RECORD EXCERPTS:
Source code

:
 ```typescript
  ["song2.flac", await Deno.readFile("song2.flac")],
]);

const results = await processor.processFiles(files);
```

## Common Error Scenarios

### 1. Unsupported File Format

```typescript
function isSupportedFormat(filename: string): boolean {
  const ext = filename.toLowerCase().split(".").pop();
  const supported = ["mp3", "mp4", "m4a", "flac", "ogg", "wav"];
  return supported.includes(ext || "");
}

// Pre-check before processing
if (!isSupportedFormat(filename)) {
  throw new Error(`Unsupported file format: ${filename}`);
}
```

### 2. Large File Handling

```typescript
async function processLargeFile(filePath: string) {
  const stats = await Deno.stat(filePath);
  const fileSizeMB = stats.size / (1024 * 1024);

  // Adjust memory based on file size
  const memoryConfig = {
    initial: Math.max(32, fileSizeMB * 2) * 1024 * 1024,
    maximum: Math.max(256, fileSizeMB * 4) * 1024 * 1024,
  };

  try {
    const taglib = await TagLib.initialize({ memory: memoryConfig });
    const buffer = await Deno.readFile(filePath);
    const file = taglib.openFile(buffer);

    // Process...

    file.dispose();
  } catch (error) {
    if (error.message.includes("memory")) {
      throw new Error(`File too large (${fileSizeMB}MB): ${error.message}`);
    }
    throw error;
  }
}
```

WHAT IS REQUIRED:
Scan the material above for the string "filename", and copy every line where it is found.

EXERCISE RESULT:
function isSupportedFormat(filename: string): boolean {
  const ext = filename.toLowerCase().split(".").pop();
if (!isSupportedFormat(filename)) {
  throw new Error(`Unsupported file format: ${filename}`);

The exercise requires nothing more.